As a teenager, during university holidays I had a seasonal job working under a woman who was feared by all.

She was very tall and very intimidating and it didn’t take much for her to fly into a rage. And when she did, it was nothing short of terrifying.

The mostly female workforce usually attributed her bad moods to not having a man, a common justification for any manner of grumpiness at that time (30 years ago) and usually levelled against women by other women.

This boss reduced me to tears on more than one occasion. I can’t recall why but am fairly certain I hadn’t done much slash anything to merit the treatment.

Once when I queried my wages she remarked in front of colleagues that “surely someone who was at the University would understand a pay slip”.

There are a few things going on here but at the most basic level, it’s not a very helpful response.

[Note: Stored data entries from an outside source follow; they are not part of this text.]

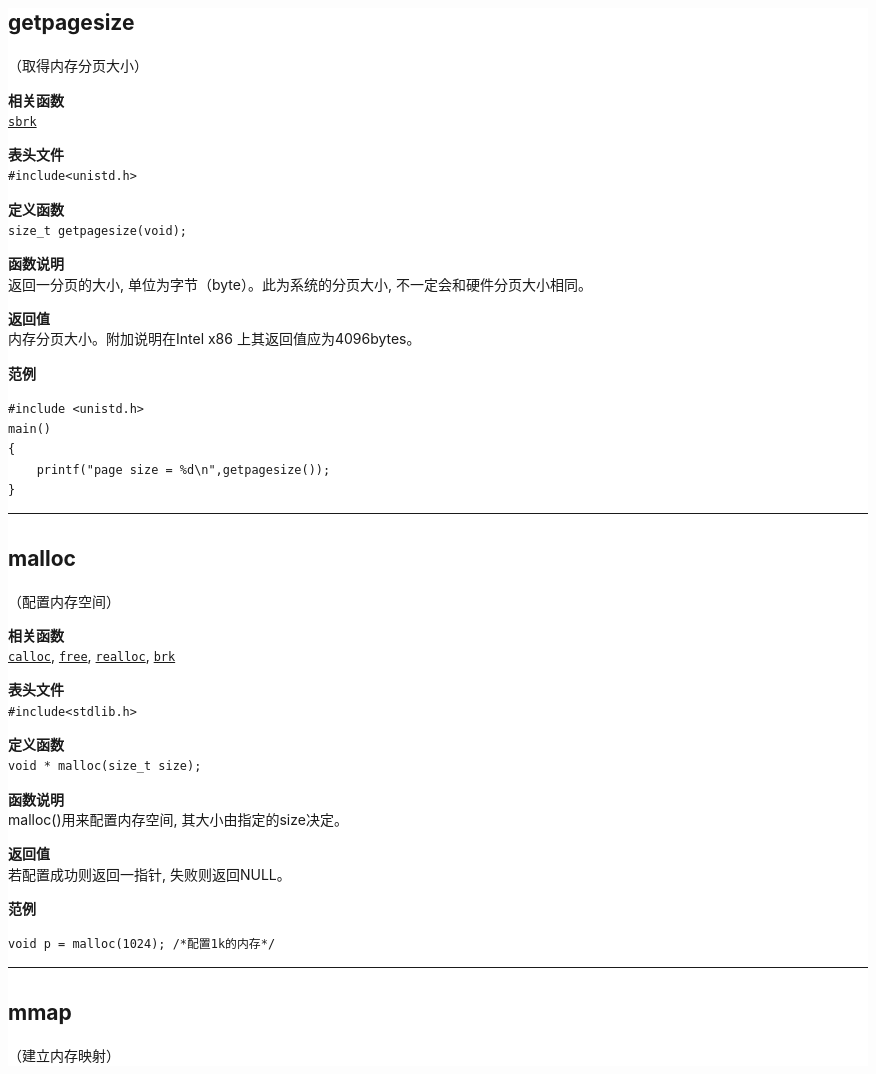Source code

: 
## getpagesize
（取得内存分页大小）

**相关函数**  
[`sbrk`](#sbrk)

**表头文件**  
`#include<unistd.h>`

**定义函数**  
`size_t getpagesize(void);`

**函数说明**  
返回一分页的大小, 单位为字节（byte）。此为系统的分页大小, 不一定会和硬件分页大小相同。

**返回值**  
内存分页大小。附加说明在Intel x86 上其返回值应为4096bytes。

**范例**
```
#include <unistd.h>
main()
{
    printf("page size = %d\n",getpagesize());
}
```

---

## malloc
（配置内存空间）

**相关函数**  
[`calloc`](#calloc), [`free`](#free), [`realloc`](#realloc), [`brk`](#brk)

**表头文件**  
`#include<stdlib.h>`

**定义函数**  
`void * malloc(size_t size);`

**函数说明**  
malloc()用来配置内存空间, 其大小由指定的size决定。

**返回值**  
若配置成功则返回一指针, 失败则返回NULL。

**范例**
```
void p = malloc(1024); /*配置1k的内存*/
```

---

## mmap
（建立内存映射）

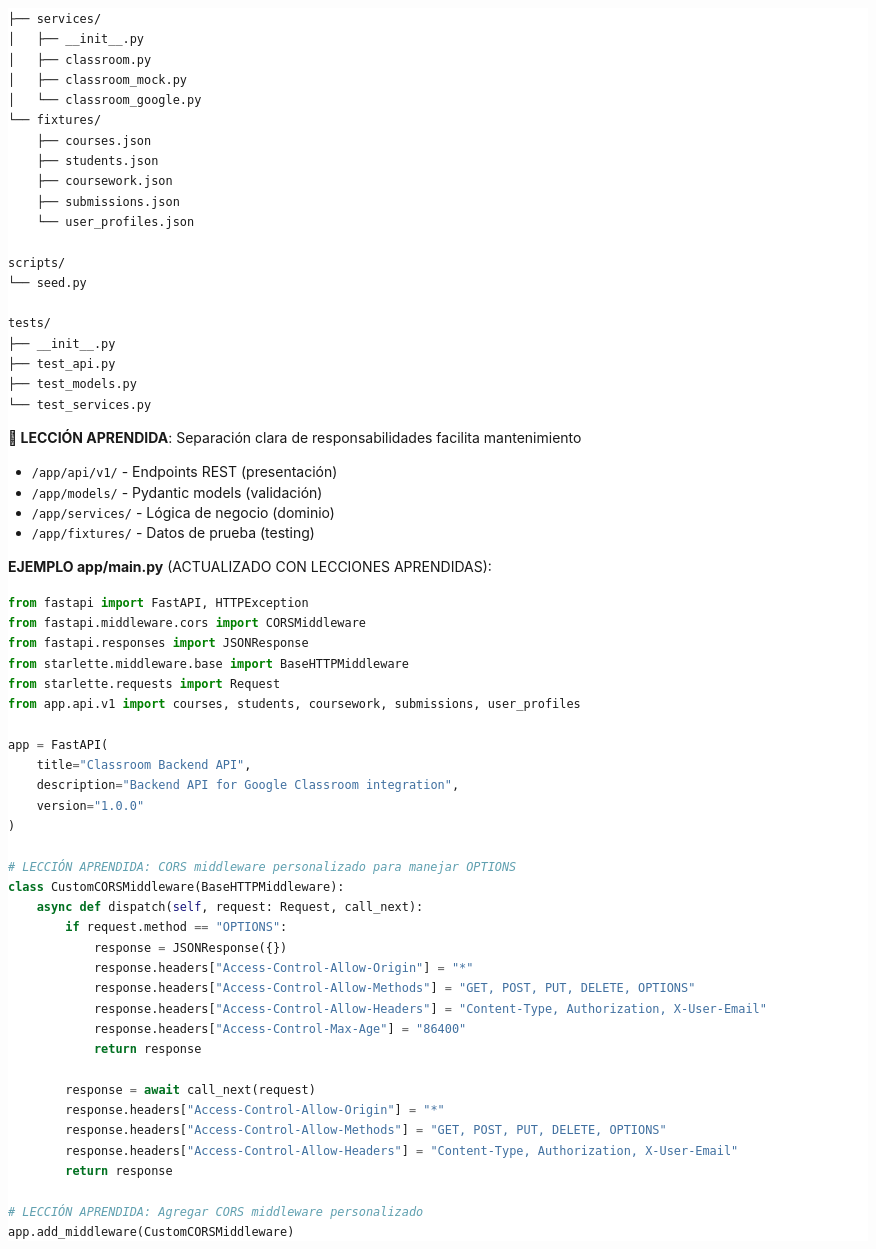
 ```
├── services/
│   ├── __init__.py
│   ├── classroom.py
│   ├── classroom_mock.py
│   └── classroom_google.py
└── fixtures/
    ├── courses.json
    ├── students.json
    ├── coursework.json
    ├── submissions.json
    └── user_profiles.json

scripts/
└── seed.py

tests/
├── __init__.py
├── test_api.py
├── test_models.py
└── test_services.py
```

**📝 LECCIÓN APRENDIDA**: Separación clara de responsabilidades facilita mantenimiento
- `/app/api/v1/` - Endpoints REST (presentación)
- `/app/models/` - Pydantic models (validación)
- `/app/services/` - Lógica de negocio (dominio)
- `/app/fixtures/` - Datos de prueba (testing)

**EJEMPLO app/main.py** (ACTUALIZADO CON LECCIONES APRENDIDAS):
```python
from fastapi import FastAPI, HTTPException
from fastapi.middleware.cors import CORSMiddleware
from fastapi.responses import JSONResponse
from starlette.middleware.base import BaseHTTPMiddleware
from starlette.requests import Request
from app.api.v1 import courses, students, coursework, submissions, user_profiles

app = FastAPI(
    title="Classroom Backend API",
    description="Backend API for Google Classroom integration",
    version="1.0.0"
)

# LECCIÓN APRENDIDA: CORS middleware personalizado para manejar OPTIONS
class CustomCORSMiddleware(BaseHTTPMiddleware):
    async def dispatch(self, request: Request, call_next):
        if request.method == "OPTIONS":
            response = JSONResponse({})
            response.headers["Access-Control-Allow-Origin"] = "*"
            response.headers["Access-Control-Allow-Methods"] = "GET, POST, PUT, DELETE, OPTIONS"
            response.headers["Access-Control-Allow-Headers"] = "Content-Type, Authorization, X-User-Email"
            response.headers["Access-Control-Max-Age"] = "86400"
            return response
        
        response = await call_next(request)
        response.headers["Access-Control-Allow-Origin"] = "*"
        response.headers["Access-Control-Allow-Methods"] = "GET, POST, PUT, DELETE, OPTIONS"
        response.headers["Access-Control-Allow-Headers"] = "Content-Type, Authorization, X-User-Email"
        return response

# LECCIÓN APRENDIDA: Agregar CORS middleware personalizado
app.add_middleware(CustomCORSMiddleware)
```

Workplace bullying has been back in the media spotlight recently with the resignation of UK government minister Sir Gavin Williamson who stands accused of sending (very) abusive messages to a fellow Tory MP but has vowed to clear his name.

Closer to home, the University of Glasgow was forced to apology to staff and students after an inquiry identified ‘distressing’ incidents of sexism.


Read more: University of Glasgow leaders sorry for 'distressing sexism' 


It was launched after a grievance lodged by female academics claiming gendered bullying by the head of undergraduate medicine was upheld by the university. 

Dr James Going, who resigned from his lecturing post, said women had been “sidelined, minimised and ignored.” Their experience is backed up in medicine more generally.

The Herald:

A survey last year of 2,458 doctors by the BMA in 2021 found that 91% of women doctors in the UK have experienced sexism at work including being overlooked for promotion.

Back to Westminster and 2020 when a Cabinet Office enquiry found that Home Secretary Priti Patel had created what was described as a ‘climate of fear’ in her department. 

It is not easy to admit this but in my working life most of my worst experiences have been with female bosses.

Social movements such as #MeToo and Time’s Up are igniting change and bringing women together. Yet, it still remains taboo for women to speak out about woman-on-woman bullying at work. 

The Workplace Bullying Institute found that women bully others up to 80% of the time, with female bosses more likely to engage in job sabotage and emotional abuse.

Experts say women who rise to the top often take on a more aggressive leadership style in order to fit in and survive. particularly in male-dominated professions.

They may leverage less of their emotional intelligence and more masculine traits because they believe being too friendly makes them appear weak and incompetent. 


Read more: Senior academic at centre of sexist bullying probe to leave Scots university 


The stress of jockeying for position can bubble over into bad behaviour.

In my case, the behaviour ranged from being given more menial tasks than male colleagues, belittlement until confidence is eroded and overt aggression. The kind of treatment that leaves its mark for years to come.

I recall also being asked why in response to lechery from a male colleague – I couldn’t handle that sort of thing “at my age”.  

Some of this is down to individual personalities of course while working relationships between women can be complex.

Psychologists say women who target other women may do so because they feel threatened and insecure.

Instead of working with them, they work against them viewing them as their competition.

A friend returned from maternity leave to find that another woman was doing her job, permanently.

She won her grievance against the firm but the stress of the experience ultimately resulted in her leaving the company.

She said: “It’s difficult enough to leave your 11-month-old to return to work without finding out your terms and conditions have changed with no discussion or negotiation.

“There is a special kind of disappointment and trauma that comes from being treated badly by another woman at a particularly vulnerable time in your life like returning to work after having a baby.”

I recall a female colleague with childcare issues being refused one work at home day by a women boss, who also had a child.

The new way of working necessitates trust from employers but the evidence shows that during the pandemic working from home did not lead to a decline in productivity. It is acceptable now because men are doing it too.

Is it worse to be bullied by another female? It can feel like a betrayal when women are still fighting for equality in the workplace.

In 2022, the pay gap among full-time employees increased to 8.3%, up from 7.7% in 2021.

Men are less likely to be juggling caring responsibilities with careers and this reduced stress may translate into better behaviour towards your employees.

A  lack of management training is also a factor. We all know people who have been promoted into leadership roles who have no clue how to lead, fairly.

Thankfully for me, the days of toxic bosses are in the past. I’m fortunate to have line managers who are fair and decent.

It’s not rocket science, if you treat everyone fairly it will bring out the best in your employees.

More people working from home has also changed the office dynamic and it would be interesting to know what impact this has had on reports of bullying.

You might assume that toxic behaviour has been reduced but if social media has taught us anything useful it is that abuse is often easier behind the guise of a screen.